Artur recebendo o carinho do pai. Foto: Rafa Borges |
“Eu sei que é difícil para todos os transexuais. Mas para
mim, às vezes, parece pior. Porque ninguém me leva a sério, acham que só quero
chamar atenção”, desabafa Arthur, que sente o preconceito em atos prosaicos
como a ida ao banheiro da escola. O adolescente usa o toalete dos professores,
por não se sentir confortável em usar o dos meninos.
“Apesar de mais aberta ao debate, a escola tem algumas
limitações. A diretora é ótima, muitos professores respeitam. Mas tivemos que
abrir algumas concessões, como a questão do banheiro, mas vamos resolver”, a Juliana. Arthur faz questão de ressaltar, no entanto, que recebe muito
apoio dos colegas.
“Sempre que um professor me trata de maneira errada, meus amigos
corrigem. Meu namorado também não tem problemas com a questão.

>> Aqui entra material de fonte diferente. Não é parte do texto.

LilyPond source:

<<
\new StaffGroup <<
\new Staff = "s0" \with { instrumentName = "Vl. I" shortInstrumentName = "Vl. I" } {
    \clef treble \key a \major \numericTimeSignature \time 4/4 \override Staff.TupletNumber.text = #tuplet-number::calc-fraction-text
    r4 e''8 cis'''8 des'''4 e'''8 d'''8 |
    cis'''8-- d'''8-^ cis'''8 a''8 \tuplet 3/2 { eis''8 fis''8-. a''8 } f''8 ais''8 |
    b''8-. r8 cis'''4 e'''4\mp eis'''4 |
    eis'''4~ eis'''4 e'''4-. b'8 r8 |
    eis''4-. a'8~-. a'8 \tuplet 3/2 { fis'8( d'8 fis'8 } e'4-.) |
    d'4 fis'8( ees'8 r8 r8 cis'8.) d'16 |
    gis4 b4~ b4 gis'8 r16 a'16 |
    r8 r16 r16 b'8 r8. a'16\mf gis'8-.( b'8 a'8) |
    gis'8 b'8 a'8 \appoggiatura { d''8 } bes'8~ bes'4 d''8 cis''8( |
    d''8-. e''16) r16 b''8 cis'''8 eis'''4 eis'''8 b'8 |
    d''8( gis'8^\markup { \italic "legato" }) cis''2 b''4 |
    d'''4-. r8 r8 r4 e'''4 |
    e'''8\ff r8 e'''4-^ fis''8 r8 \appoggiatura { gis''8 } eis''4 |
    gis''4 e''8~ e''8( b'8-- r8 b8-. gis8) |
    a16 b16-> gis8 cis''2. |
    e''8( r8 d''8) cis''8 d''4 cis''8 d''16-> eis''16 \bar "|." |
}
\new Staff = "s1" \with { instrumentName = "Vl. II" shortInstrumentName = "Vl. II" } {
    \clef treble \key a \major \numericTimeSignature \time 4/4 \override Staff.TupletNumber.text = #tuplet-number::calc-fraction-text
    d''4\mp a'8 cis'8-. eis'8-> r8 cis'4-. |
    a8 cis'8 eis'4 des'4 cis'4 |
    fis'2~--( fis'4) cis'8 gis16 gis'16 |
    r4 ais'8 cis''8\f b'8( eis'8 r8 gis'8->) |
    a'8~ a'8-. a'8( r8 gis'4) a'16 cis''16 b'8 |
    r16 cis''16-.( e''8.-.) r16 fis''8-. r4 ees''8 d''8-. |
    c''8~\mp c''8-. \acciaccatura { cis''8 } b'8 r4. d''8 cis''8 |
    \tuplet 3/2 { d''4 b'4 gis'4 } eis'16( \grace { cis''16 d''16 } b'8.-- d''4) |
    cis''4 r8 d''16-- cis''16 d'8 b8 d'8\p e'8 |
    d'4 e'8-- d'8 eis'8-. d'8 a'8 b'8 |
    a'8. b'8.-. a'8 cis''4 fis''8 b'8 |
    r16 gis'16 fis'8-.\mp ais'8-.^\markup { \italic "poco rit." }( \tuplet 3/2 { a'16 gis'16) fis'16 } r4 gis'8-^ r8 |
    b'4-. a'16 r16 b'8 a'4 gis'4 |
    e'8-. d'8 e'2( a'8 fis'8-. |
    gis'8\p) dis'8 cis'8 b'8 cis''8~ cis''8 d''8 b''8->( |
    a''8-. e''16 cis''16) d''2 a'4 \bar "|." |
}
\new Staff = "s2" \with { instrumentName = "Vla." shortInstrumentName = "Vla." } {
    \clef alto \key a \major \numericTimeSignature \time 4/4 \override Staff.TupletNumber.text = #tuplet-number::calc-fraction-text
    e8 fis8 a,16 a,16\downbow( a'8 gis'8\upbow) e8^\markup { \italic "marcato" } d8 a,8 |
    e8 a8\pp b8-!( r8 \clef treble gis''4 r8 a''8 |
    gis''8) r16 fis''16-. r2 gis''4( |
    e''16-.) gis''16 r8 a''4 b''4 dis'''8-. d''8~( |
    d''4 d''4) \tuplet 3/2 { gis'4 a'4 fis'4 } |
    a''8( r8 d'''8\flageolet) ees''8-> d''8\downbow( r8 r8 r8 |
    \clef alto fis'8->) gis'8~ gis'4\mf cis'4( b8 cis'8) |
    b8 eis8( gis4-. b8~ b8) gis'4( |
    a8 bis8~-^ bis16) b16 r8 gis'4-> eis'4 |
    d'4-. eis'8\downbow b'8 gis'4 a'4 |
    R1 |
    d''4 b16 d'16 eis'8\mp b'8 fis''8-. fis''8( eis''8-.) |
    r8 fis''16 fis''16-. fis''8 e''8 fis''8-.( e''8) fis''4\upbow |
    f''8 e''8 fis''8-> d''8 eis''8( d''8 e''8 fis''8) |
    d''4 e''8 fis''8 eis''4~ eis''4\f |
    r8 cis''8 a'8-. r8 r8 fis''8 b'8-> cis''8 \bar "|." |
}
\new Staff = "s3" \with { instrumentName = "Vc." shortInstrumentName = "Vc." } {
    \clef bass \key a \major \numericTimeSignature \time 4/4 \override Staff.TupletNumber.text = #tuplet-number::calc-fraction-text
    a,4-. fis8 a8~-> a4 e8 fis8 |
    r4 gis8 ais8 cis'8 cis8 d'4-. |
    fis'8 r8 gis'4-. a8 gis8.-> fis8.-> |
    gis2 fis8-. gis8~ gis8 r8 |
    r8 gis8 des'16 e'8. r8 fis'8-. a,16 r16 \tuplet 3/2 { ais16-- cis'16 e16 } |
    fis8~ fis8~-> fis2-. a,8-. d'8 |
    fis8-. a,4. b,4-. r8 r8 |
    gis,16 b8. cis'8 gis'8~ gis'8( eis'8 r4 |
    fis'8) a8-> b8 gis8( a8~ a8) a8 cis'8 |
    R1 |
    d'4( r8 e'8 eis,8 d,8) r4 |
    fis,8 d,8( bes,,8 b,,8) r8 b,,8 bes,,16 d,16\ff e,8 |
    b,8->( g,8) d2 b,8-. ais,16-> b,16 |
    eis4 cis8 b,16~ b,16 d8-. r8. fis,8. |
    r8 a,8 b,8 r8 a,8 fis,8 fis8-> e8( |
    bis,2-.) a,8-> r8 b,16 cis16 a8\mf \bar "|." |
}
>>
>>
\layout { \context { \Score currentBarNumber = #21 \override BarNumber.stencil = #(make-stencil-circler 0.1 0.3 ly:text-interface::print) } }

Sei que tenho
muita sorte pela minha família que me aceita”, constata Arthur, exibindo uma
maturidade pouco comum a meninos de sua idade.
“Com
o Arthur, a gente sabe que tem um preconceito duplo, porque além de transexual,
ele é gay (Juliana da Silva Fernandes)
O namorado de Arthur tem o carinho de toda a família. “Ele é
um amor, não tenho do que reclamar. Infelizmente, temos tido alguns problemas
com a família dele, mas nem todo mundo lida bem. Com o Arthur, a gente sabe que
tem um preconceito duplo, porque além de transexual, ele é gay”, se resigna a
mãe.
Vem
da bisavó do jovem de cabelos azuis o argumento para desfazer a incompreensão
com o diferente. “Minha avó de 85 anos, que é bisa do Arthur, disse uma única
coisa sobre o assunto: ‘Menino ou menina, o amor é o mesmo’”, relata Juliana.
Quem passa algum tempo com a família Fernandes Alves não tem dúvida disso.